The physical structure in a data set is almost the same, often a data set corresponds to the entities of a single database table. An example would be a database containing a data set that might contain business information such as salaries, sales, figures, profit. Remember a database itself can also be considered as a data set.
Structured Data
When you hear the term Structured Data think of a spreadsheet. It’s easy for us to understand and so for computers, structured data consists of fields and predefined data, for instance, a database or spreadsheet. The data are organized in a format for effective processing and analysis. As said earlier, data stored in rows and column format i.e. spreadsheet is an example of structured data.
Unstructured Data
Think about it as a test document.

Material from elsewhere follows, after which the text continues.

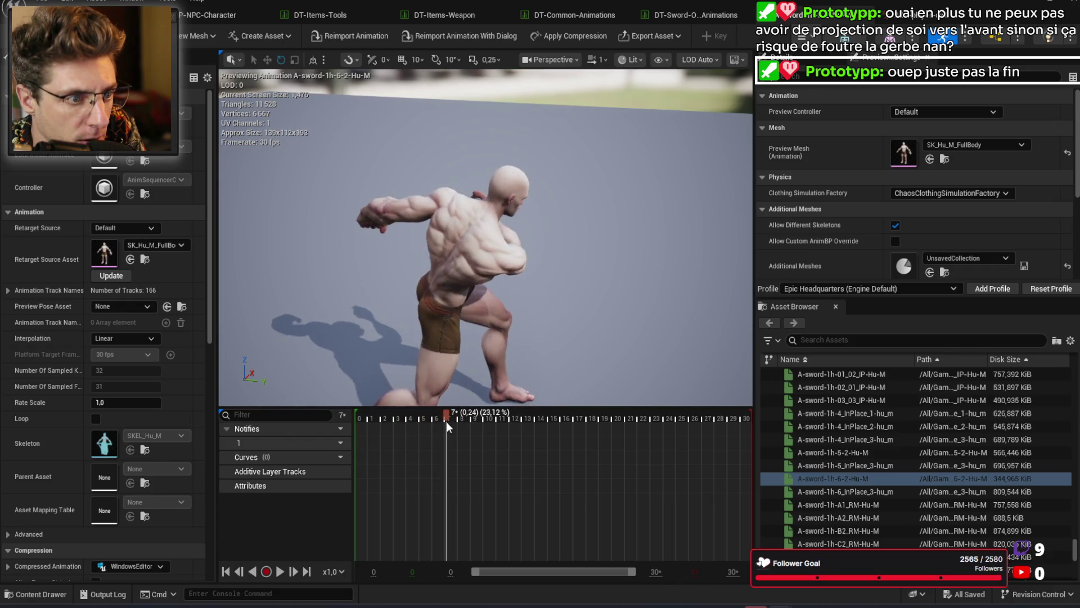
Step: Preview row 1h-light-1_8's A-sword-1h-6_InPlace_3-hu_m animation through frame 35
{"action": "left_click", "coordinate": [681, 12]}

For computers, it is easier to understand a spreadsheet than understanding a text document. The computer sees a string of letters instead to conceptualize what a word means. If a computer sees the letters T-I-G-E-R, it doesn’t know if it means tiger and it is referring to any animal.
One of the applications of machine learning is to take this unstructured data, turn it into structured information, in such a way that computers are now able to understand.
Aha! This document talks about Tiger – an animal.
Other types of unstructured data would be images, videos, audio files.
Data Exploration
It’s the first step in data analysis that involves the collection of information from various sources which are often unstructured data in order to find the characteristics for focused analysis. Various visual analytics tools or advanced statistical software might be used for this purpose.
Data Mining
It refers to finding patterns in large data sets. Data mining is a subfield of computer science, which aims to extract information from the dataset and transform it into a comprehensive structure for further use. The patterns found may be used in a further analysis like in machine learning for predictive analytics. The data mining task may be semi-automatic or fully automatic depending upon the amount of data.
Descriptive Analytics
In simple words, descriptive analytics provides information about what happened in the past. It’s the preliminary stage of data processing in order to summarize past data to get useful information and prepare data for further analytics.
Predictive Analytics
It’s used to identify probabilities and trends based on historical or current data in order to provide information about what might happen in the future.